(Stored items)
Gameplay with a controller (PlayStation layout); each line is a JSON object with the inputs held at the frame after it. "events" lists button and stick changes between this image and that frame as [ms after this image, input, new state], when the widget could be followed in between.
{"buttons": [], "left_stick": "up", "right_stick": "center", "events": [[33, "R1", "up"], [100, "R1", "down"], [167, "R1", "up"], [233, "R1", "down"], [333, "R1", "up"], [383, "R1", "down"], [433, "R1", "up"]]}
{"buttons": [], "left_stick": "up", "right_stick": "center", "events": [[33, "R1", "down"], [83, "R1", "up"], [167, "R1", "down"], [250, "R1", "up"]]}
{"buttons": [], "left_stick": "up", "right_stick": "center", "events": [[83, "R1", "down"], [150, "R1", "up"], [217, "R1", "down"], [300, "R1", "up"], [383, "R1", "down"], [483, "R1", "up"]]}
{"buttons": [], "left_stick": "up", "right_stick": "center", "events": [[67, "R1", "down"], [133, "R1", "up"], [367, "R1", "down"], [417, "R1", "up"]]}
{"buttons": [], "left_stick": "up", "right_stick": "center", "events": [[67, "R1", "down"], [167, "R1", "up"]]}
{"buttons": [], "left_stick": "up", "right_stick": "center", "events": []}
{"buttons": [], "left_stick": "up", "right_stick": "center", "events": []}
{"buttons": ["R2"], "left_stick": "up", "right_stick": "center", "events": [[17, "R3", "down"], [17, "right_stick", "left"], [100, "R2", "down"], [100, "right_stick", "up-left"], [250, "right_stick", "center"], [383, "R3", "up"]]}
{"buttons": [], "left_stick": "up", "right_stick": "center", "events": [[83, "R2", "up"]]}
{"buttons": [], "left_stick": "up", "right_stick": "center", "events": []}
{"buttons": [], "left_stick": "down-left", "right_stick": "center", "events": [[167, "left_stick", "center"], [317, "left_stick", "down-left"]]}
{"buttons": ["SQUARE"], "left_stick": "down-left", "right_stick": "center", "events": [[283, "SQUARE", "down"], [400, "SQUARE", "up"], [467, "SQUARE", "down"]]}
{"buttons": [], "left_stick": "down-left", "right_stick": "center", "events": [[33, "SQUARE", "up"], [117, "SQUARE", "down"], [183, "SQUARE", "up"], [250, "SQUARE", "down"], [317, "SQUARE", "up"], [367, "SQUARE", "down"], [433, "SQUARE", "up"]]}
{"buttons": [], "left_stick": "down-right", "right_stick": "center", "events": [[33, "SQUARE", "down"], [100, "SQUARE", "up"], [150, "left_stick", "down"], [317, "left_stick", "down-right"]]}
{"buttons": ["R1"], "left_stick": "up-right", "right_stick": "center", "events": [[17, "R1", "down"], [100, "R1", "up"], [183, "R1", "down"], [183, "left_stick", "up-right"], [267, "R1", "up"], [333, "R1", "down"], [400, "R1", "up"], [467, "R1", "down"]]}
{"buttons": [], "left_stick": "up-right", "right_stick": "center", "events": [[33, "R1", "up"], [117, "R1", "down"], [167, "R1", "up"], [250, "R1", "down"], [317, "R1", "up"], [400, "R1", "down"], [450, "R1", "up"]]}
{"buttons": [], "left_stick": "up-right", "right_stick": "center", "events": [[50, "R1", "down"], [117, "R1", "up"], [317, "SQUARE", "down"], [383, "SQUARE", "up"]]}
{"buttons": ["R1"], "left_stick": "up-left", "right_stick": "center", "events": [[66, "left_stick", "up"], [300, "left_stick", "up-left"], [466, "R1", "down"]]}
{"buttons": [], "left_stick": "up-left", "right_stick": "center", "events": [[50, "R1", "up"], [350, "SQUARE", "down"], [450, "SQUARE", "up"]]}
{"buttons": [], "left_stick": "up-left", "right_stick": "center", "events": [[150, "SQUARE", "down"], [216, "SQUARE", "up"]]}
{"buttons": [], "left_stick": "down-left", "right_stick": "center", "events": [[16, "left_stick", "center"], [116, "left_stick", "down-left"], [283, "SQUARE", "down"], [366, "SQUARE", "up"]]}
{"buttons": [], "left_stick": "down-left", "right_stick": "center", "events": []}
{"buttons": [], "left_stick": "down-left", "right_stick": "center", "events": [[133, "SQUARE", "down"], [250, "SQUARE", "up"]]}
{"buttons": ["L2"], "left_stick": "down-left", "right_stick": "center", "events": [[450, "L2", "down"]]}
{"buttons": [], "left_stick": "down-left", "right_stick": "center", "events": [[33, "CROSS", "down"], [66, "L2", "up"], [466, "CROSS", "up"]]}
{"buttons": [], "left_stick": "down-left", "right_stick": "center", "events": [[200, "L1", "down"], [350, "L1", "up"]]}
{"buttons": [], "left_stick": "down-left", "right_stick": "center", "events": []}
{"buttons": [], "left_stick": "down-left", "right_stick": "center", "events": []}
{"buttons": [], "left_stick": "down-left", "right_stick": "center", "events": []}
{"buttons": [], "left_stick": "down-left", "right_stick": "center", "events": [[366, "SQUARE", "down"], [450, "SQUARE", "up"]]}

**Task prompt:**
Word for word, write out each record shown above.

**Your solution:**
Gameplay with a controller (PlayStation layout); each line is a JSON object with the inputs held at the frame after it. "events" lists button and stick changes between this image and that frame as [ms after this image, input, new state], when the widget could be followed in between.
{"buttons": [], "left_stick": "up", "right_stick": "center", "events": [[33, "R1", "up"], [100, "R1", "down"], [167, "R1", "up"], [233, "R1", "down"], [333, "R1", "up"], [383, "R1", "down"], [433, "R1", "up"]]}
{"buttons": [], "left_stick": "up", "right_stick": "center", "events": [[33, "R1", "down"], [83, "R1", "up"], [167, "R1", "down"], [250, "R1", "up"]]}
{"buttons": [], "left_stick": "up", "right_stick": "center", "events": [[83, "R1", "down"], [150, "R1", "up"], [217, "R1", "down"], [300, "R1", "up"], [383, "R1", "down"], [483, "R1", "up"]]}
{"buttons": [], "left_stick": "up", "right_stick": "center", "events": [[67, "R1", "down"], [133, "R1", "up"], [367, "R1", "down"], [417, "R1", "up"]]}
{"buttons": [], "left_stick": "up", "right_stick": "center", "events": [[67, "R1", "down"], [167, "R1", "up"]]}
{"buttons": [], "left_stick": "up", "right_stick": "center", "events": []}
{"buttons": [], "left_stick": "up", "right_stick": "center", "events": []}
{"buttons": ["R2"], "left_stick": "up", "right_stick": "center", "events": [[17, "R3", "down"], [17, "right_stick", "left"], [100, "R2", "down"], [100, "right_stick", "up-left"], [250, "right_stick", "center"], [383, "R3", "up"]]}
{"buttons": [], "left_stick": "up", "right_stick": "center", "events": [[83, "R2", "up"]]}
{"buttons": [], "left_stick": "up", "right_stick": "center", "events": []}
{"buttons": [], "left_stick": "down-left", "right_stick": "center", "events": [[167, "left_stick", "center"], [317, "left_stick", "down-left"]]}
{"buttons": ["SQUARE"], "left_stick": "down-left", "right_stick": "center", "events": [[283, "SQUARE", "down"], [400, "SQUARE", "up"], [467, "SQUARE", "down"]]}
{"buttons": [], "left_stick": "down-left", "right_stick": "center", "events": [[33, "SQUARE", "up"], [117, "SQUARE", "down"], [183, "SQUARE", "up"], [250, "SQUARE", "down"], [317, "SQUARE", "up"], [367, "SQUARE", "down"], [433, "SQUARE", "up"]]}
{"buttons": [], "left_stick": "down-right", "right_stick": "center", "events": [[33, "SQUARE", "down"], [100, "SQUARE", "up"], [150, "left_stick", "down"], [317, "left_stick", "down-right"]]}
{"buttons": ["R1"], "left_stick": "up-right", "right_stick": "center", "events": [[17, "R1", "down"], [100, "R1", "up"], [183, "R1", "down"], [183, "left_stick", "up-right"], [267, "R1", "up"], [333, "R1", "down"], [400, "R1", "up"], [467, "R1", "down"]]}
{"buttons": [], "left_stick": "up-right", "right_stick": "center", "events": [[33, "R1", "up"], [117, "R1", "down"], [167, "R1", "up"], [250, "R1", "down"], [317, "R1", "up"], [400, "R1", "down"], [450, "R1", "up"]]}
{"buttons": [], "left_stick": "up-right", "right_stick": "center", "events": [[50, "R1", "down"], [117, "R1", "up"], [317, "SQUARE", "down"], [383, "SQUARE", "up"]]}
{"buttons": ["R1"], "left_stick": "up-left", "right_stick": "center", "events": [[66, "left_stick", "up"], [300, "left_stick", "up-left"], [466, "R1", "down"]]}
{"buttons": [], "left_stick": "up-left", "right_stick": "center", "events": [[50, "R1", "up"], [350, "SQUARE", "down"], [450, "SQUARE", "up"]]}
{"buttons": [], "left_stick": "up-left", "right_stick": "center", "events": [[150, "SQUARE", "down"], [216, "SQUARE", "up"]]}
{"buttons": [], "left_stick": "down-left", "right_stick": "center", "events": [[16, "left_stick", "center"], [116, "left_stick", "down-left"], [283, "SQUARE", "down"], [366, "SQUARE", "up"]]}
{"buttons": [], "left_stick": "down-left", "right_stick": "center", "events": []}
{"buttons": [], "left_stick": "down-left", "right_stick": "center", "events": [[133, "SQUARE", "down"], [250, "SQUARE", "up"]]}
{"buttons": ["L2"], "left_stick": "down-left", "right_stick": "center", "events": [[450, "L2", "down"]]}
{"buttons": [], "left_stick": "down-left", "right_stick": "center", "events": [[33, "CROSS", "down"], [66, "L2", "up"], [466, "CROSS", "up"]]}
{"buttons": [], "left_stick": "down-left", "right_stick": "center", "events": [[200, "L1", "down"], [350, "L1", "up"]]}
{"buttons": [], "left_stick": "down-left", "right_stick": "center", "events": []}
{"buttons": [], "left_stick": "down-left", "right_stick": "center", "events": []}
{"buttons": [], "left_stick": "down-left", "right_stick": "center", "events": []}
{"buttons": [], "left_stick": "down-left", "right_stick": "center", "events": [[366, "SQUARE", "down"], [450, "SQUARE", "up"]]}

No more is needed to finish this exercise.